O levantamento mostra que esse formato de relacionamento vem crescendo de forma contínua nas últimas décadas: em 2000, representava 29% das uniões; em 2010, 30%; e em 2022 chegou a quase 39%. O fenômeno é mais comum entre pessoas de 30 a 39 anos, sem religião (62,5%) e de menor rendimento domiciliar — entre aqueles com renda de até meio salário-mínimo, mais da metade das uniões (52,1%) são consensuais.

“O aumento na proporção de uniões consensuais reforça as mudanças comportamentais da sociedade brasileira, em que as uniões civis e religiosas perdem espaço para relacionamentos não formalizados”, explica a analista do IBGE, Luciene Longo.

O estudo também aponta que mulheres tendem a se unir mais jovens, embora a diferença de idade em relação aos homens esteja diminuindo. A idade média à primeira união subiu para 25 anos, e o Sudeste concentra as uniões mais tardias, com média de 25,9 anos.

Entre os estados, Santa Catarina (58,4%), Rondônia (55,4%) e Paraná (55,3%) têm as maiores proporções de pessoas vivendo em união conjugal, enquanto Amapá (47,1%) e Distrito Federal (47,7%) estão entre os menores índices.

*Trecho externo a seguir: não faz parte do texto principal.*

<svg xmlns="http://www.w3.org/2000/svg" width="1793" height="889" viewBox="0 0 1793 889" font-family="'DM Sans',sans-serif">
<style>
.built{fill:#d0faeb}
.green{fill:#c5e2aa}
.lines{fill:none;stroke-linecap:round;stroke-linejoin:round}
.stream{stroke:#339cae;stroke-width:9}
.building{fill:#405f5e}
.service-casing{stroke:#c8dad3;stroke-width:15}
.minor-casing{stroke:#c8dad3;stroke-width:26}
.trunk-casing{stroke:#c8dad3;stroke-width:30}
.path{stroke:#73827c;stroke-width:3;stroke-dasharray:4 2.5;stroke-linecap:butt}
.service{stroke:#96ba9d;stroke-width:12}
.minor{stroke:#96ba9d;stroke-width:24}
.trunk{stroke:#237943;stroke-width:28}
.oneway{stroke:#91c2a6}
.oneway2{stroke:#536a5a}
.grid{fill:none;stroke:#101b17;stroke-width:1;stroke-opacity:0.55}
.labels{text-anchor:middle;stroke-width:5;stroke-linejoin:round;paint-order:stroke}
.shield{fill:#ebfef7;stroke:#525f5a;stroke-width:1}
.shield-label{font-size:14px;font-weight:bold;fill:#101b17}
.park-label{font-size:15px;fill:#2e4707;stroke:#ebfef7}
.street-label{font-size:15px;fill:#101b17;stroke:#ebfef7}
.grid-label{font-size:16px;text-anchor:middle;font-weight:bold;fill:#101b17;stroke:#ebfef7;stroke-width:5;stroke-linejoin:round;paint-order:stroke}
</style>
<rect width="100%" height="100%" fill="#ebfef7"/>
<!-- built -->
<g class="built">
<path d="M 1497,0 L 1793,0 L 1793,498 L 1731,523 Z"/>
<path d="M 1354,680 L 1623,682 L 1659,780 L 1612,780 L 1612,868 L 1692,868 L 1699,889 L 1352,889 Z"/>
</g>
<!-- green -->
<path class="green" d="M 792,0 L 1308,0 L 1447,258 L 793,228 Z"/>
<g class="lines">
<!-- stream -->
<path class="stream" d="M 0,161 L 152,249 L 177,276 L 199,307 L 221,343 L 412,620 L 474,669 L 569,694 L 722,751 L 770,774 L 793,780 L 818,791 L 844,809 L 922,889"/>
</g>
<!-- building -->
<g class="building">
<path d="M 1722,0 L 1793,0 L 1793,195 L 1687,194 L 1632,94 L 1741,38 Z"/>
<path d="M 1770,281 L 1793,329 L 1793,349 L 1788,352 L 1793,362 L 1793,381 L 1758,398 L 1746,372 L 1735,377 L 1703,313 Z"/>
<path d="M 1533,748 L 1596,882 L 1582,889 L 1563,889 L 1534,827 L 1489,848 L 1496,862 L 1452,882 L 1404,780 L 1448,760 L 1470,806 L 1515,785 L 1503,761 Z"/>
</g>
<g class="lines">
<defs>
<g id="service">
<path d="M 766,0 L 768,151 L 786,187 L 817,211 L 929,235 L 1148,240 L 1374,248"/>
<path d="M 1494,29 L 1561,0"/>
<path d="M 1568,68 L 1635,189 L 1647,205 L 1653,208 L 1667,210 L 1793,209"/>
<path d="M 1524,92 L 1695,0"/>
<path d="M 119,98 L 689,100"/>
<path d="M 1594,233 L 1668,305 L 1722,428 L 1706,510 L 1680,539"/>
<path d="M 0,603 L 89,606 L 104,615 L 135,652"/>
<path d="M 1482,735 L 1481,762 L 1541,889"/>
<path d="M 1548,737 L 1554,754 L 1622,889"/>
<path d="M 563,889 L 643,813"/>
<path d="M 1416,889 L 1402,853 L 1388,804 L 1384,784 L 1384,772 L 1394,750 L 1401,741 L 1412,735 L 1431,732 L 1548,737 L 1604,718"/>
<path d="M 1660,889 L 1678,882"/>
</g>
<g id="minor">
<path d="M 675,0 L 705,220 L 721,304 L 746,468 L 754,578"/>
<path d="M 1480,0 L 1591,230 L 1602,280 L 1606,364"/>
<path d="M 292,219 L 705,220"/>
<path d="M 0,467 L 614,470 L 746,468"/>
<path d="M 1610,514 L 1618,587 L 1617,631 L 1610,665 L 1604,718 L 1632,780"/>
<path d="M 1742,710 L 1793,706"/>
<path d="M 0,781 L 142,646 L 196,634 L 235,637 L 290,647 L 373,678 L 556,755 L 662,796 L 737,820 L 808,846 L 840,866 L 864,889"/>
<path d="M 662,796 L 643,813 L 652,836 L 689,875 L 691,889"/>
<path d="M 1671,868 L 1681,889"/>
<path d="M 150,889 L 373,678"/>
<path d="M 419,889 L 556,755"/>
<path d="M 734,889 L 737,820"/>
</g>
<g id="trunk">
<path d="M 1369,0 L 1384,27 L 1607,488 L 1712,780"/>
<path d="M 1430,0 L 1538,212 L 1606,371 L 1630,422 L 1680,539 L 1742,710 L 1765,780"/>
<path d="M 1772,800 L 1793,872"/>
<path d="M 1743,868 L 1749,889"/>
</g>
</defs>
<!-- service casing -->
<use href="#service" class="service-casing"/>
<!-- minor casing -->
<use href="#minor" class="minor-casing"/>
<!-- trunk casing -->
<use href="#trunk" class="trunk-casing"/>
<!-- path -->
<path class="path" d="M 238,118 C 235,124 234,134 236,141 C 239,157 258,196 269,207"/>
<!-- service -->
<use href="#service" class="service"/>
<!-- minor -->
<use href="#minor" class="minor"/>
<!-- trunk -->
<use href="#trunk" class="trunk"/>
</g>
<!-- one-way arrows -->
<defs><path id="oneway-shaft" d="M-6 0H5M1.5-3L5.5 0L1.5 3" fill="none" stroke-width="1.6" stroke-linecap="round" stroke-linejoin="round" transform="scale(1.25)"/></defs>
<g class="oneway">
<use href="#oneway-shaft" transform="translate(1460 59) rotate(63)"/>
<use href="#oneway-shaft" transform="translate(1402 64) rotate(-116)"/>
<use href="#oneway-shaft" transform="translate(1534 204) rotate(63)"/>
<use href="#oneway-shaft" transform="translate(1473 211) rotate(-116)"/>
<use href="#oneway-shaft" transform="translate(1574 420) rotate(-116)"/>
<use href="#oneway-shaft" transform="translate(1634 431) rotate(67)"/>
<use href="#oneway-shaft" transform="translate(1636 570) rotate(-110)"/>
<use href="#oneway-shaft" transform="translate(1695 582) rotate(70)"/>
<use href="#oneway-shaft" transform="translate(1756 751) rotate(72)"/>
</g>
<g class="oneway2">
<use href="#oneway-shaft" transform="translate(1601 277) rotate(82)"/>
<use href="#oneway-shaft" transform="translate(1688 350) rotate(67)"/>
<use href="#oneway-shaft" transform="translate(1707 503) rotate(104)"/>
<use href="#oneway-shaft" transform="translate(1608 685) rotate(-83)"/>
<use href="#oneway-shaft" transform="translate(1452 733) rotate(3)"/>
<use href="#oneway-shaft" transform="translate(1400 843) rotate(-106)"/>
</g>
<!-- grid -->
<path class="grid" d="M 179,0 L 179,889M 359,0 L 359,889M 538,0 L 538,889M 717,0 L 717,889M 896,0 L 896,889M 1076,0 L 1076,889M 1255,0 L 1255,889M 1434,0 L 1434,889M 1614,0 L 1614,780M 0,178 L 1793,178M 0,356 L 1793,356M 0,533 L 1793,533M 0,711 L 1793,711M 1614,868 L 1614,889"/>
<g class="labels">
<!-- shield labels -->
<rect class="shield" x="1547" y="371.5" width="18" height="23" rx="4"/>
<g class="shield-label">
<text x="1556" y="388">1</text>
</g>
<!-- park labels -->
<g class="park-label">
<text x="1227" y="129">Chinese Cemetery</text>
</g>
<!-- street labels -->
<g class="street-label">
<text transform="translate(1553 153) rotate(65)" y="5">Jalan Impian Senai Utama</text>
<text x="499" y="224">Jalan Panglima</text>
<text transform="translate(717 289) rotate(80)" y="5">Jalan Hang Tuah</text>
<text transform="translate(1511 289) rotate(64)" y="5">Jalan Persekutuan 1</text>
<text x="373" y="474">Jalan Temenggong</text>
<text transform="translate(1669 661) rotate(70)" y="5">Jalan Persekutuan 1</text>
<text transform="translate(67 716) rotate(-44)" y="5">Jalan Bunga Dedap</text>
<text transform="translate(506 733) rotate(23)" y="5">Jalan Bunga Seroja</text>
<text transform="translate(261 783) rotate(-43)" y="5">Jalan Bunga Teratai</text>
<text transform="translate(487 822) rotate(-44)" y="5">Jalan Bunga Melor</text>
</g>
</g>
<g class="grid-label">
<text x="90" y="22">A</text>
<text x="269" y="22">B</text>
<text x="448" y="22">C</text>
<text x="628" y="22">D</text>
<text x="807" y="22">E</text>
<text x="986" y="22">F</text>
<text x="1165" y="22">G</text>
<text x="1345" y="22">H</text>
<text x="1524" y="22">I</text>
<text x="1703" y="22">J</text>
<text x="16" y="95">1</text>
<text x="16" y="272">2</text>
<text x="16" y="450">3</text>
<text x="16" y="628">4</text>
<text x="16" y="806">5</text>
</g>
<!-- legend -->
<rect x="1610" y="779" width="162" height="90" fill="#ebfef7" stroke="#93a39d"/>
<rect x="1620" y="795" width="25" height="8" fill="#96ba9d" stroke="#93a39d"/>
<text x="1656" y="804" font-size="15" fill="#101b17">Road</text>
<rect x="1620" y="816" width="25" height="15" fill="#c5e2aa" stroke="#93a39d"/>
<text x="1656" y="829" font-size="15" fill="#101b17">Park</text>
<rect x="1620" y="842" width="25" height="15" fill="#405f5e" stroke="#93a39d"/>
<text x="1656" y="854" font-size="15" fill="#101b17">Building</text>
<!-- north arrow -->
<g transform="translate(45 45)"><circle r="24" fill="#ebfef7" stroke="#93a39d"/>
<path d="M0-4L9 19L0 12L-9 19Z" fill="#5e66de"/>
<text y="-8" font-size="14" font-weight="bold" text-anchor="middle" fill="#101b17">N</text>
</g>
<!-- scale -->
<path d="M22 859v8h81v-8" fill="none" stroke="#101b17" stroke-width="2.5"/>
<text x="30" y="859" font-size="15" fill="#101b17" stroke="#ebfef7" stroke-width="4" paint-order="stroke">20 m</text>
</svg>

O levantamento também identificou um crescimento expressivo nas uniões entre pessoas do mesmo sexo, que já representam 0,7% das unidades domésticas, sendo 77,6% delas em uniões consensuais.

Os dados completos estão disponíveis no portal do IBGE, no SIDRA e no Panorama do Censo, e foram apresentados durante evento em Aracaju (SE), com transmissão ao vivo pelo IBGE Digital.